» **About this exercise**
Should an entry contain an image, omit it and repeat the rest exactly.

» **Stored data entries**
[Start of section]
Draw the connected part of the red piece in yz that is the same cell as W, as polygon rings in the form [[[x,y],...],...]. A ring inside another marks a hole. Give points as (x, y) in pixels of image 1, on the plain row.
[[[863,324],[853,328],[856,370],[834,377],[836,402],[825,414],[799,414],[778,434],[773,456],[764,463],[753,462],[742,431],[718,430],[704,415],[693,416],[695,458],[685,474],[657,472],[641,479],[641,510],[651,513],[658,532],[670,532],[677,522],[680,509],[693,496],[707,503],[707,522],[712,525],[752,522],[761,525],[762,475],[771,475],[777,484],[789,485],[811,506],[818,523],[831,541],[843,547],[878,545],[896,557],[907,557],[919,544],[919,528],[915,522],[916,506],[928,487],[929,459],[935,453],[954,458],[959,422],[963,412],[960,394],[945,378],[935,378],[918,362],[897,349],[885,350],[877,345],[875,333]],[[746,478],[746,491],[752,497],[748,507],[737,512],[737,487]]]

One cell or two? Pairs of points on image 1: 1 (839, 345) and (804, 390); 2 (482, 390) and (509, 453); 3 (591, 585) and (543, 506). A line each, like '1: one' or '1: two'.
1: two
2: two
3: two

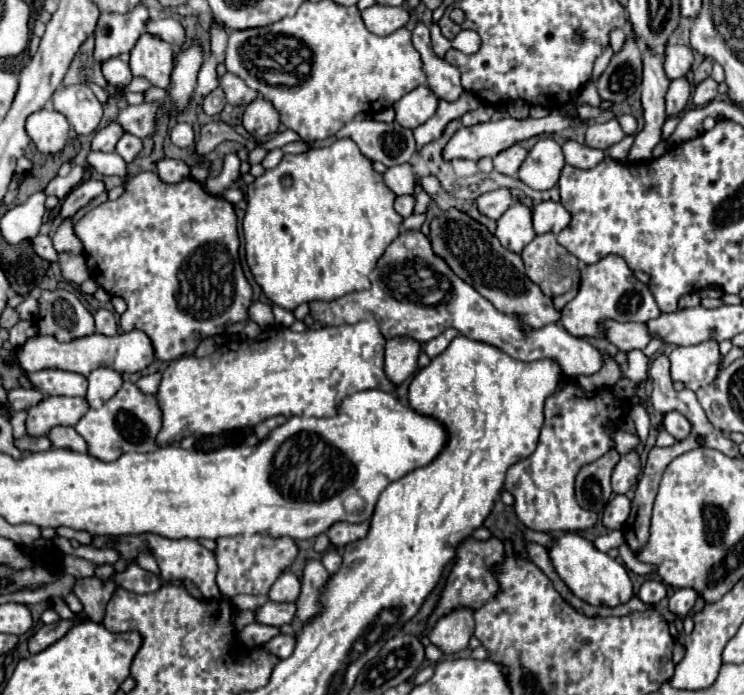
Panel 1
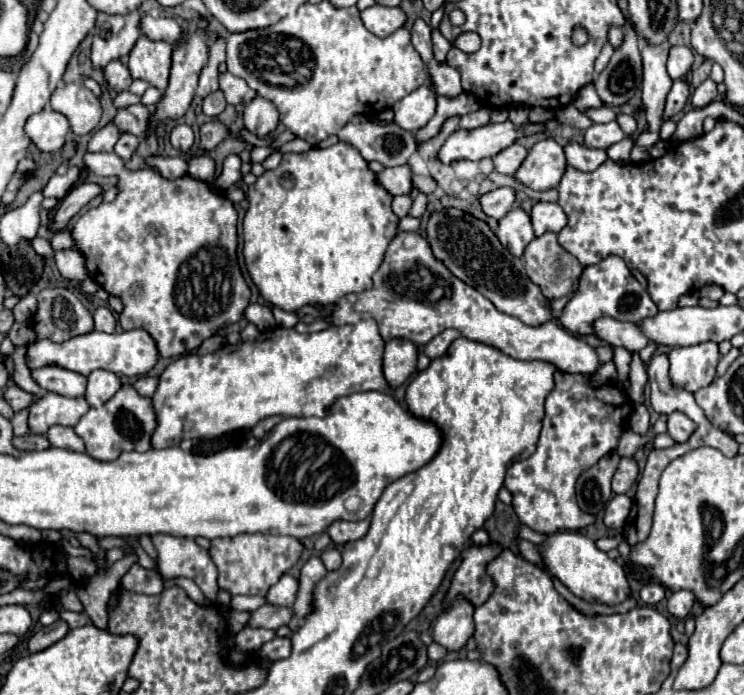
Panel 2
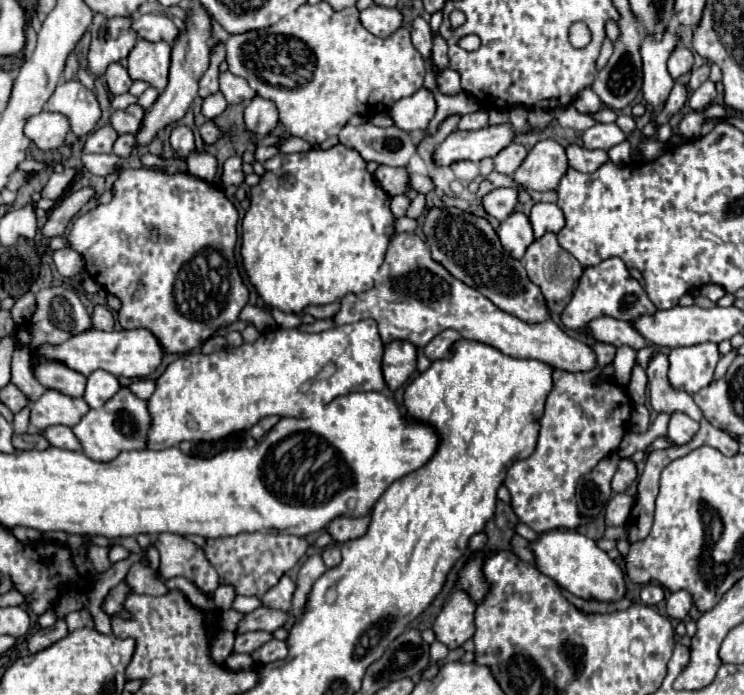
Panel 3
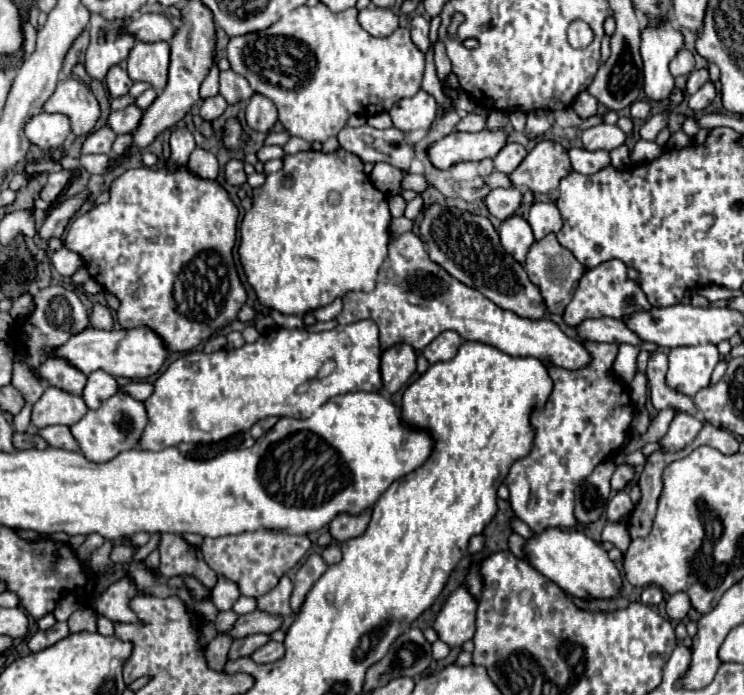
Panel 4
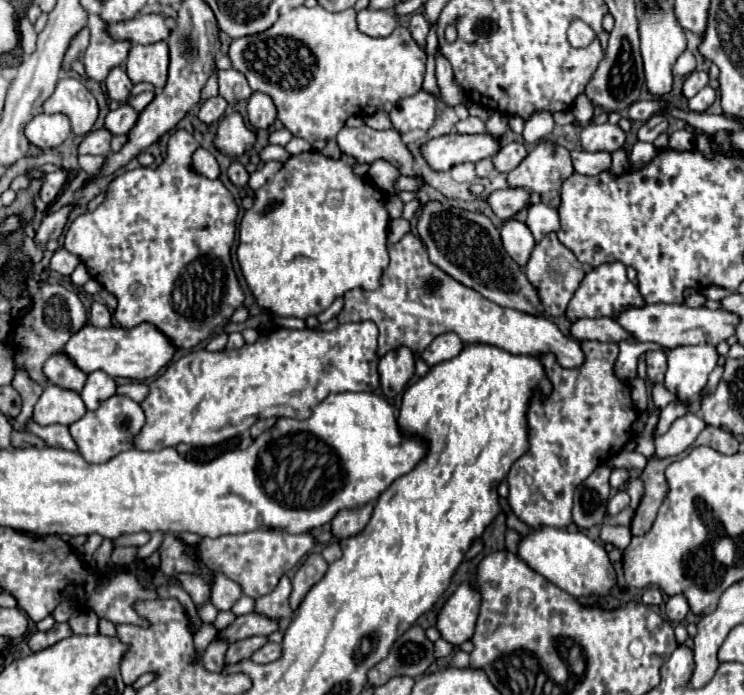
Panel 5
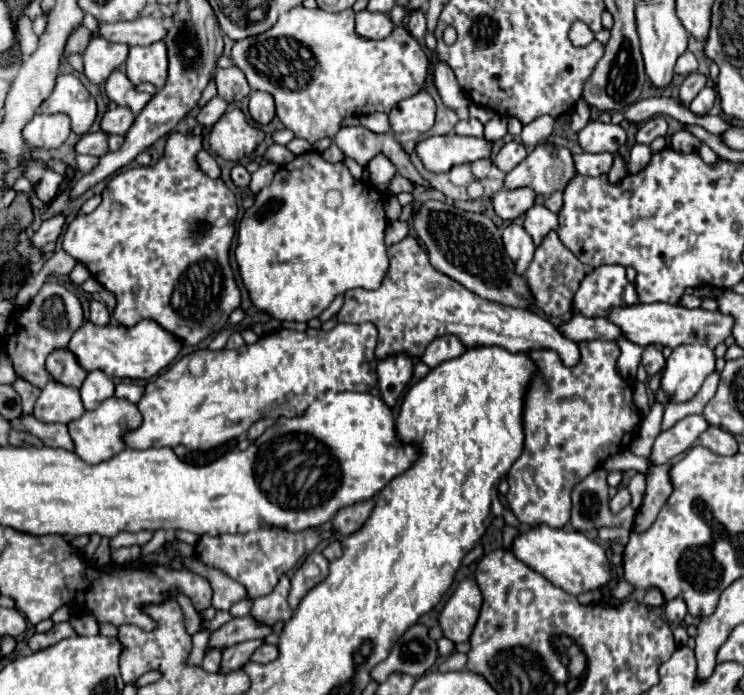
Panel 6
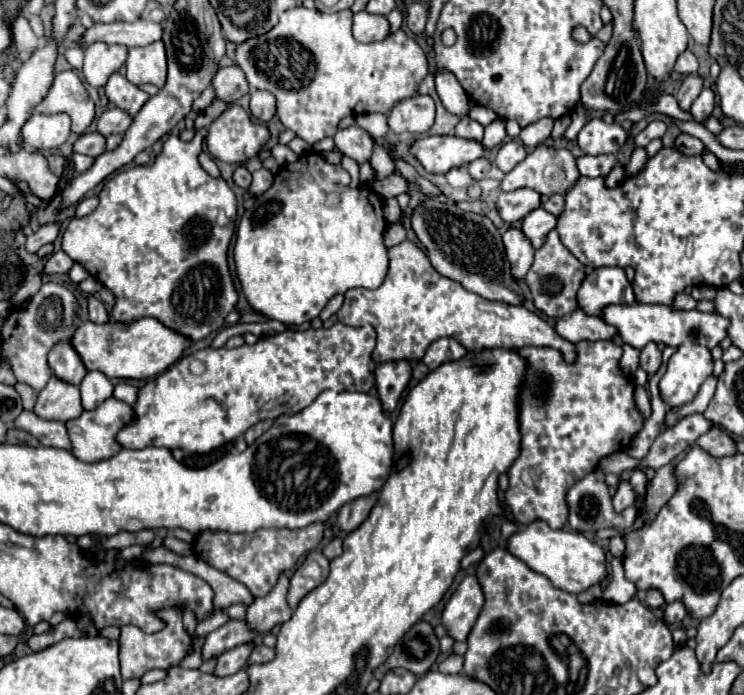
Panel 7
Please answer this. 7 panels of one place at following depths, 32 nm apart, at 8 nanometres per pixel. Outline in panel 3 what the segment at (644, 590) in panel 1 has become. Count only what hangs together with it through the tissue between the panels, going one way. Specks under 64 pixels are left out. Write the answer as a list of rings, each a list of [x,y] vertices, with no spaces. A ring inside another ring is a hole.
[[[648,584],[642,588],[642,602],[648,606],[656,606],[664,598],[664,590],[656,584]]]

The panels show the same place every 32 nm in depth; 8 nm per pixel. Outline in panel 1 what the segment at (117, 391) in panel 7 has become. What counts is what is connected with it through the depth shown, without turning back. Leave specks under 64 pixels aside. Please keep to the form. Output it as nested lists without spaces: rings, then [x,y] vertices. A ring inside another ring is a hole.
[[[150,374],[150,376],[142,376],[138,382],[136,382],[138,390],[144,392],[144,394],[154,394],[156,388],[160,386],[160,374]]]

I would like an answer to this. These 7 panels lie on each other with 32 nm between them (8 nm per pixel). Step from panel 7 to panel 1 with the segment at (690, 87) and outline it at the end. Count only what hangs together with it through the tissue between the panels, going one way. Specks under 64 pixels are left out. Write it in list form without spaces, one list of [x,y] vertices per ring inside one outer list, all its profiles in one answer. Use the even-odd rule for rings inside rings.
[[[704,58],[704,62],[694,70],[694,84],[700,84],[702,80],[706,80],[712,72],[712,60]]]

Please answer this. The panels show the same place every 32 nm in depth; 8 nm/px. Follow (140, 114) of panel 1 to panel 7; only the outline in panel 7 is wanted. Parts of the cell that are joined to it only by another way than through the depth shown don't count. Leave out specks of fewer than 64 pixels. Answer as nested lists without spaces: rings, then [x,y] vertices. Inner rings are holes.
[[[112,108],[112,110],[104,110],[98,118],[98,124],[96,124],[96,130],[102,134],[102,136],[110,136],[114,132],[118,134],[124,134],[128,124],[132,122],[132,118],[126,114],[126,112],[120,112],[118,108]]]

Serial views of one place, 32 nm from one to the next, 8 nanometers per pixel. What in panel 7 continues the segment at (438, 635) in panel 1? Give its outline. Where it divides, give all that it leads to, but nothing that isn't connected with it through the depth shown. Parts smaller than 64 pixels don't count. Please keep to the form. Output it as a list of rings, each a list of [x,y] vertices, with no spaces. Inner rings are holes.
[[[466,576],[458,590],[448,600],[444,612],[442,612],[442,624],[450,630],[448,634],[454,640],[466,640],[468,632],[472,630],[472,624],[476,622],[476,616],[480,614],[484,604],[484,592],[476,576]]]

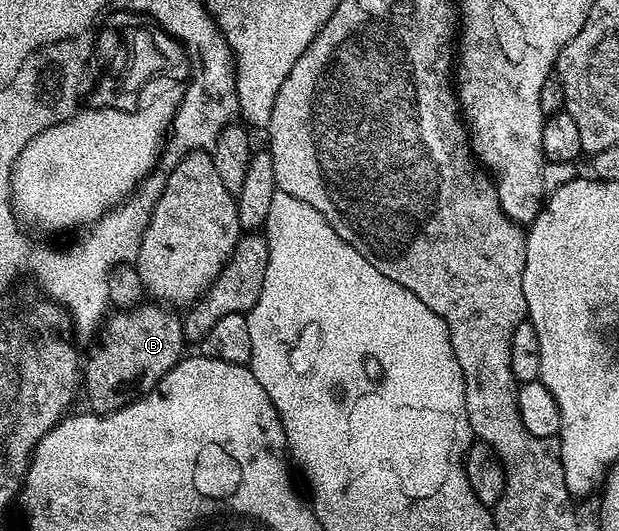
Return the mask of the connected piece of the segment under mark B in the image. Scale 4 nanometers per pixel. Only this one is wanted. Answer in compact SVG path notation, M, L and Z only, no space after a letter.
M148 304L113 312L99 330L100 342L86 357L82 389L88 392L88 401L92 404L89 406L101 415L120 409L137 395L149 393L185 356L181 318L175 317L172 314L175 312L163 304Z

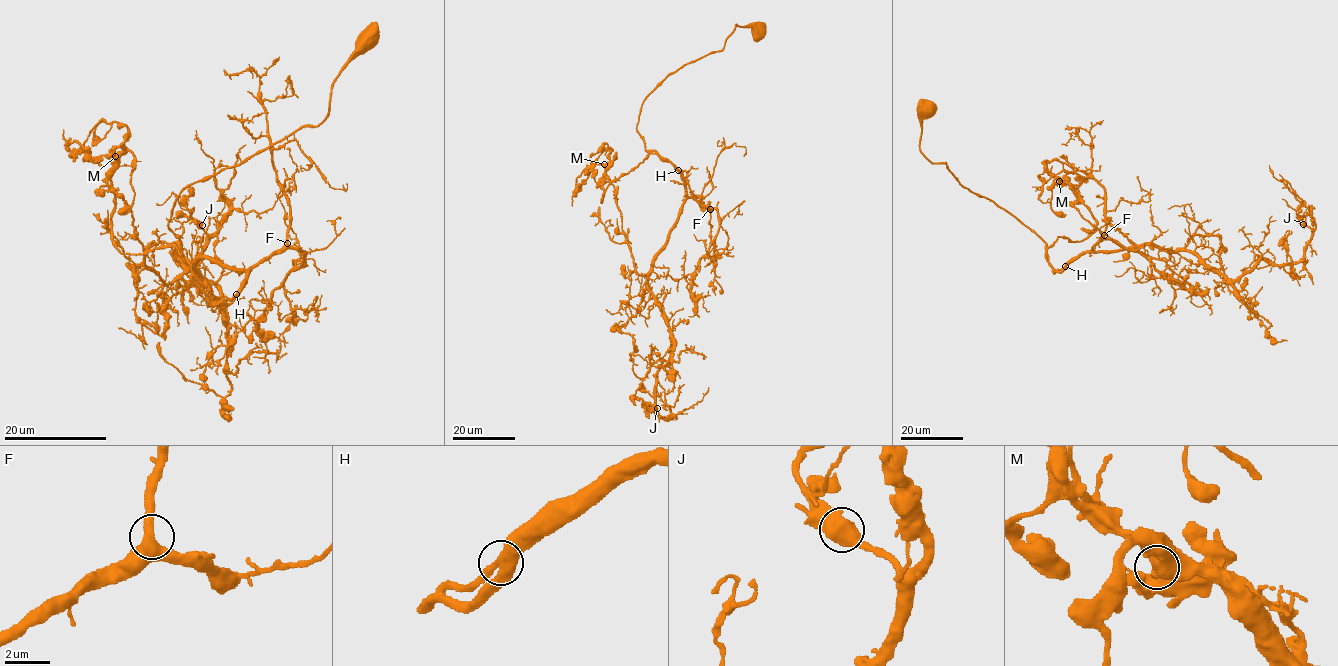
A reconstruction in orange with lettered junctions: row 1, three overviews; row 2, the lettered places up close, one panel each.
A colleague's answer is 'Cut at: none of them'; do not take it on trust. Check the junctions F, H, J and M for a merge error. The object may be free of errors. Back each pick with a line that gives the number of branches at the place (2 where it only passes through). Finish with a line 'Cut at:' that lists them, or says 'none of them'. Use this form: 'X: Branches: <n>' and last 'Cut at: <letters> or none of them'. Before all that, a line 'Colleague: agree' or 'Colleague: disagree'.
Colleague: agree
Cut at: none of them

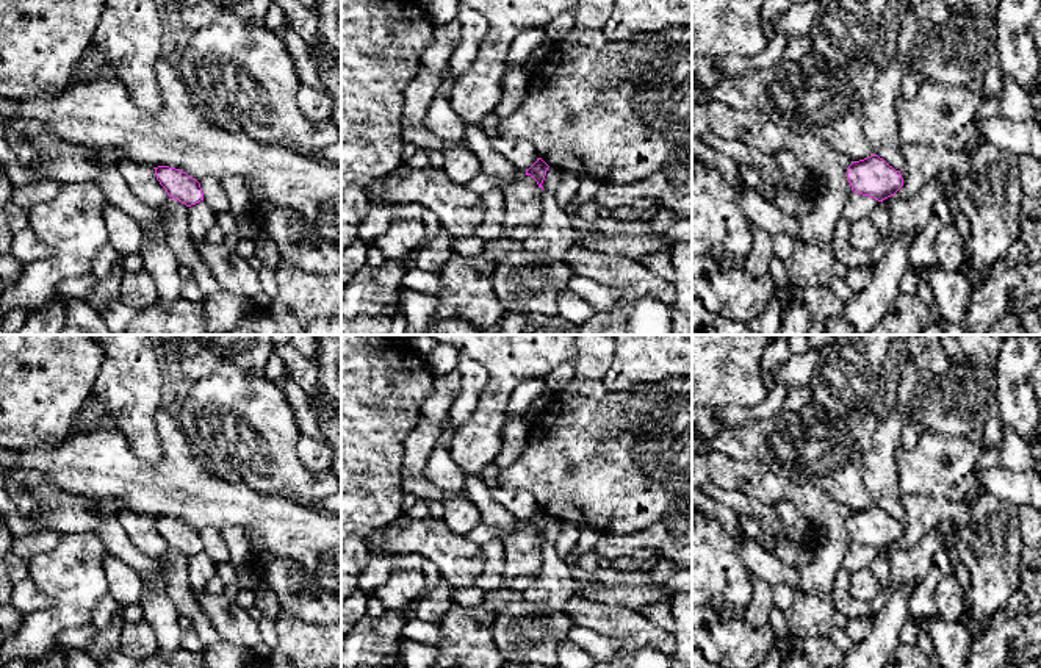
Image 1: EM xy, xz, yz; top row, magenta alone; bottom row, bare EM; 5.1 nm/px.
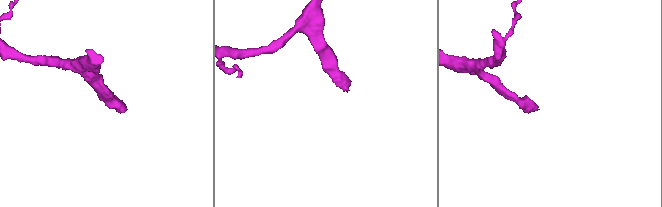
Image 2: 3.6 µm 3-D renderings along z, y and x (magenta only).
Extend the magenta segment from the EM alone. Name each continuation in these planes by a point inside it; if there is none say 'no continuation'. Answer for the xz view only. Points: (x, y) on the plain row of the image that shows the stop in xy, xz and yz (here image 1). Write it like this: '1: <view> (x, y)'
no continuation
[End of section]
» **Response**
Draw the connected part of the red piece in yz that is the same cell as W, as polygon rings in the form [[[x,y],...],...]. A ring inside another marks a hole. Give points as (x, y) in pixels of image 1, on the plain row.
[[[863,324],[853,328],[856,370],[834,377],[836,402],[825,414],[799,414],[778,434],[773,456],[764,463],[753,462],[742,431],[718,430],[704,415],[693,416],[695,458],[685,474],[657,472],[641,479],[641,510],[651,513],[658,532],[670,532],[677,522],[680,509],[693,496],[707,503],[707,522],[712,525],[752,522],[761,525],[762,475],[771,475],[777,484],[789,485],[811,506],[818,523],[831,541],[843,547],[878,545],[896,557],[907,557],[919,544],[919,528],[915,522],[916,506],[928,487],[929,459],[935,453],[954,458],[959,422],[963,412],[960,394],[945,378],[935,378],[918,362],[897,349],[885,350],[877,345],[875,333]],[[746,478],[746,491],[752,497],[748,507],[737,512],[737,487]]]

One cell or two? Pairs of points on image 1: 1 (839, 345) and (804, 390); 2 (482, 390) and (509, 453); 3 (591, 585) and (543, 506). A line each, like '1: one' or '1: two'.
1: two
2: two
3: two

Panel 1
Panel 2
Panel 3
Panel 4
Panel 5
Panel 6
Panel 7
Please answer this. 7 panels of one place at following depths, 32 nm apart, at 8 nanometres per pixel. Outline in panel 3 what the segment at (644, 590) in panel 1 has become. Count only what hangs together with it through the tissue between the panels, going one way. Specks under 64 pixels are left out. Write the answer as a list of rings, each a list of [x,y] vertices, with no spaces. A ring inside another ring is a hole.
[[[648,584],[642,588],[642,602],[648,606],[656,606],[664,598],[664,590],[656,584]]]

The panels show the same place every 32 nm in depth; 8 nm per pixel. Outline in panel 1 what the segment at (117, 391) in panel 7 has become. What counts is what is connected with it through the depth shown, without turning back. Leave specks under 64 pixels aside. Please keep to the form. Output it as nested lists without spaces: rings, then [x,y] vertices. A ring inside another ring is a hole.
[[[150,374],[150,376],[142,376],[138,382],[136,382],[138,390],[144,392],[144,394],[154,394],[156,388],[160,386],[160,374]]]

I would like an answer to this. These 7 panels lie on each other with 32 nm between them (8 nm per pixel). Step from panel 7 to panel 1 with the segment at (690, 87) and outline it at the end. Count only what hangs together with it through the tissue between the panels, going one way. Specks under 64 pixels are left out. Write it in list form without spaces, one list of [x,y] vertices per ring inside one outer list, all its profiles in one answer. Use the even-odd rule for rings inside rings.
[[[704,58],[704,62],[694,70],[694,84],[700,84],[702,80],[706,80],[712,72],[712,60]]]

Please answer this. The panels show the same place every 32 nm in depth; 8 nm/px. Follow (140, 114) of panel 1 to panel 7; only the outline in panel 7 is wanted. Parts of the cell that are joined to it only by another way than through the depth shown don't count. Leave out specks of fewer than 64 pixels. Answer as nested lists without spaces: rings, then [x,y] vertices. Inner rings are holes.
[[[112,108],[112,110],[104,110],[98,118],[98,124],[96,124],[96,130],[102,134],[102,136],[110,136],[114,132],[118,134],[124,134],[128,124],[132,122],[132,118],[126,114],[126,112],[120,112],[118,108]]]

Serial views of one place, 32 nm from one to the next, 8 nanometers per pixel. What in panel 7 continues the segment at (438, 635) in panel 1? Give its outline. Where it divides, give all that it leads to, but nothing that isn't connected with it through the depth shown. Parts smaller than 64 pixels don't count. Please keep to the form. Output it as a list of rings, each a list of [x,y] vertices, with no spaces. Inner rings are holes.
[[[466,576],[458,590],[448,600],[444,612],[442,612],[442,624],[450,630],[448,634],[454,640],[466,640],[468,632],[472,630],[472,624],[476,622],[476,616],[480,614],[484,604],[484,592],[476,576]]]

Return the mask of the connected piece of the segment under mark B in the image. Scale 4 nanometers per pixel. Only this one is wanted. Answer in compact SVG path notation, M, L and Z only, no space after a letter.
M148 304L113 312L99 330L100 342L86 357L82 389L88 392L88 401L92 404L89 406L101 415L120 409L137 395L149 393L185 356L181 318L175 317L172 314L175 312L163 304Z

A reconstruction in orange with lettered junctions: row 1, three overviews; row 2, the lettered places up close, one panel each.
A colleague's answer is 'Cut at: none of them'; do not take it on trust. Check the junctions F, H, J and M for a merge error. The object may be free of errors. Back each pick with a line that gives the number of branches at the place (2 where it only passes through). Finish with a line 'Cut at:' that lists them, or says 'none of them'. Use this form: 'X: Branches: <n>' and last 'Cut at: <letters> or none of them'. Before all that, a line 'Colleague: agree' or 'Colleague: disagree'.
Colleague: agree
Cut at: none of them

Image 1: EM xy, xz, yz; top row, magenta alone; bottom row, bare EM; 5.1 nm/px.
Image 2: 3.6 µm 3-D renderings along z, y and x (magenta only).
Extend the magenta segment from the EM alone. Name each continuation in these planes by a point inside it; if there is none say 'no continuation'. Answer for the xz view only. Points: (x, y) on the plain row of the image that shows the stop in xy, xz and yz (here image 1). Write it like this: '1: <view> (x, y)'
no continuation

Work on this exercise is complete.